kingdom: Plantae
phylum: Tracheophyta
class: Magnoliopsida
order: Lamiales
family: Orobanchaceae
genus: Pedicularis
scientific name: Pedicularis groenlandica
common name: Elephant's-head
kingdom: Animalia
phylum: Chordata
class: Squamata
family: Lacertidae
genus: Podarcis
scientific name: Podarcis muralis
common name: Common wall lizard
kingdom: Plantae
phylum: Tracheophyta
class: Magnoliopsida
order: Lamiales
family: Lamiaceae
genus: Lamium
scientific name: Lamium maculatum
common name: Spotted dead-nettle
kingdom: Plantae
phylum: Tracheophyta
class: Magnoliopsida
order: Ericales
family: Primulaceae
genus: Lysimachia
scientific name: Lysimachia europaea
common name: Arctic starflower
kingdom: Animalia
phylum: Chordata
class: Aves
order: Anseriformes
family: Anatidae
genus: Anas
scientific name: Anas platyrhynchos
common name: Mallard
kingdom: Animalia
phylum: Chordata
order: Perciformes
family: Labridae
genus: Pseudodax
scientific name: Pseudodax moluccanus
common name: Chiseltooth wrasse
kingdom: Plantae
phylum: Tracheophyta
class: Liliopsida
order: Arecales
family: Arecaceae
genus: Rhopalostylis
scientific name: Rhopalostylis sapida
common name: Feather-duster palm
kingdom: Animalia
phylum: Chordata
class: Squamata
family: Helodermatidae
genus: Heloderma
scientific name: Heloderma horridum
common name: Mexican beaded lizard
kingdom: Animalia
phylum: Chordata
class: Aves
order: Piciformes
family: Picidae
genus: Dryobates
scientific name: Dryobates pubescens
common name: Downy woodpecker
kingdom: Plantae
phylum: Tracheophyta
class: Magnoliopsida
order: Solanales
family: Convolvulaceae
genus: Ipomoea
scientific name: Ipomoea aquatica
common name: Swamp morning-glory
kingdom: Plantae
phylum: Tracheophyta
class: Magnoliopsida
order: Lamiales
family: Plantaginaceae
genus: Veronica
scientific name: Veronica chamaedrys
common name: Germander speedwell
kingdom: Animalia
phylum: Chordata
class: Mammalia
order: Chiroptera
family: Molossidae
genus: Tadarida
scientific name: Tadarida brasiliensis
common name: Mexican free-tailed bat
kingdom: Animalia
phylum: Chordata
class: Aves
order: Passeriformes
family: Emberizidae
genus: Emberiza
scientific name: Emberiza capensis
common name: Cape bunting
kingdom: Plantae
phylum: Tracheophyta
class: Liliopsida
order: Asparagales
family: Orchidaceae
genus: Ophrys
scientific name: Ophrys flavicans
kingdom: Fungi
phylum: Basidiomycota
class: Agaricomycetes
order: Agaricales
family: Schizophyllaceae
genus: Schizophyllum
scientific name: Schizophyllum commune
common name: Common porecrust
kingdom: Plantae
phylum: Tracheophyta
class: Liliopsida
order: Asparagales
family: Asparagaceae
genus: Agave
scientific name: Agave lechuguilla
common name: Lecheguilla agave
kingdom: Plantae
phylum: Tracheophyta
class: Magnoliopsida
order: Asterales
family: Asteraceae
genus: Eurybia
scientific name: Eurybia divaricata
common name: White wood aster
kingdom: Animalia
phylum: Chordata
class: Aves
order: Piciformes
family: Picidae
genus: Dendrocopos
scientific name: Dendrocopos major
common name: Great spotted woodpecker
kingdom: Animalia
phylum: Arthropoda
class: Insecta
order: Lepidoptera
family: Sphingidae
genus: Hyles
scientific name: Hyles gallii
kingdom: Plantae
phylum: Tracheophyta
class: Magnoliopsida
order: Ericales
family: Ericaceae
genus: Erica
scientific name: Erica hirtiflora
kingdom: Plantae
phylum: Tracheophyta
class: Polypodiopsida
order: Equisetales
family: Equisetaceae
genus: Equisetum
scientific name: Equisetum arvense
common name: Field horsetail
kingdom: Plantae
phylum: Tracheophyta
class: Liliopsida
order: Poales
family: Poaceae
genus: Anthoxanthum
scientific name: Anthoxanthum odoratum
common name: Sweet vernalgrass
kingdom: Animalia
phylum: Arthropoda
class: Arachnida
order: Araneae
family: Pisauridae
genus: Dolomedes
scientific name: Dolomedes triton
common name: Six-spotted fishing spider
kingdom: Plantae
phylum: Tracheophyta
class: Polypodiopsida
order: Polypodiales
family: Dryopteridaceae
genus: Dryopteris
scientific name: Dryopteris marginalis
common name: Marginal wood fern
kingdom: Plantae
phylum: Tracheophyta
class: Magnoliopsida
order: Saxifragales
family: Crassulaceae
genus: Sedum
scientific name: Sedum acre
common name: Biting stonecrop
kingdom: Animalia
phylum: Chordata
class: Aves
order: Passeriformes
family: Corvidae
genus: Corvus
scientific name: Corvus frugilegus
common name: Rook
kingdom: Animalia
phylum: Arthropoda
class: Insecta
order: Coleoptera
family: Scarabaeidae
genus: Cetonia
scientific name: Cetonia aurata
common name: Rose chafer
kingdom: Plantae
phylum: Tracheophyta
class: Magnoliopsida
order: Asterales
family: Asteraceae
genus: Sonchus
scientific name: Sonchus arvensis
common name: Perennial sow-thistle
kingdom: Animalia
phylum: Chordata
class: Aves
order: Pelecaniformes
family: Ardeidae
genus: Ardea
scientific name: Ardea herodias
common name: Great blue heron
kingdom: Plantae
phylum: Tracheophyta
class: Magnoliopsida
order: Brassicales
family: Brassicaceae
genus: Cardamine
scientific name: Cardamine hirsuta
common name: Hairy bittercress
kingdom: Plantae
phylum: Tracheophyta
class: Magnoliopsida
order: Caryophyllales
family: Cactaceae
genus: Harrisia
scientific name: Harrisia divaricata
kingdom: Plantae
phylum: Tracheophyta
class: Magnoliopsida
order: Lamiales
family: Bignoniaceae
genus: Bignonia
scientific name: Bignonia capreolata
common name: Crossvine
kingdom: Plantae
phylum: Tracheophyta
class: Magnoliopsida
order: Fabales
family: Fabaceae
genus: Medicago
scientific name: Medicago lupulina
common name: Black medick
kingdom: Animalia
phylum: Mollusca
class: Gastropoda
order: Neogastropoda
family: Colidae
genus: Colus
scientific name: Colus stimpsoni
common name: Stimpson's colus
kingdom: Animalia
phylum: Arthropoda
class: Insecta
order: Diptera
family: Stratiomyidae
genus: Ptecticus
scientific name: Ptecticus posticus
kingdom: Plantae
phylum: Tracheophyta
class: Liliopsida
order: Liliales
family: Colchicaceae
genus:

STATED EXERCISE:
Copy the lines above from the one containing "common name: Great blue heron" down to the one containing "order: Neogastropoda", both included, with "common name" swapped for "everyday name" each time it appears and nothing else changed. Give only those lines.

EXERCISE RESPONSE:
everyday name: Great blue heron
kingdom: Plantae
phylum: Tracheophyta
class: Magnoliopsida
order: Brassicales
family: Brassicaceae
genus: Cardamine
scientific name: Cardamine hirsuta
everyday name: Hairy bittercress
kingdom: Plantae
phylum: Tracheophyta
class: Magnoliopsida
order: Caryophyllales
family: Cactaceae
genus: Harrisia
scientific name: Harrisia divaricata
kingdom: Plantae
phylum: Tracheophyta
class: Magnoliopsida
order: Lamiales
family: Bignoniaceae
genus: Bignonia
scientific name: Bignonia capreolata
everyday name: Crossvine
kingdom: Plantae
phylum: Tracheophyta
class: Magnoliopsida
order: Fabales
family: Fabaceae
genus: Medicago
scientific name: Medicago lupulina
everyday name: Black medick
kingdom: Animalia
phylum: Mollusca
class: Gastropoda
order: Neogastropoda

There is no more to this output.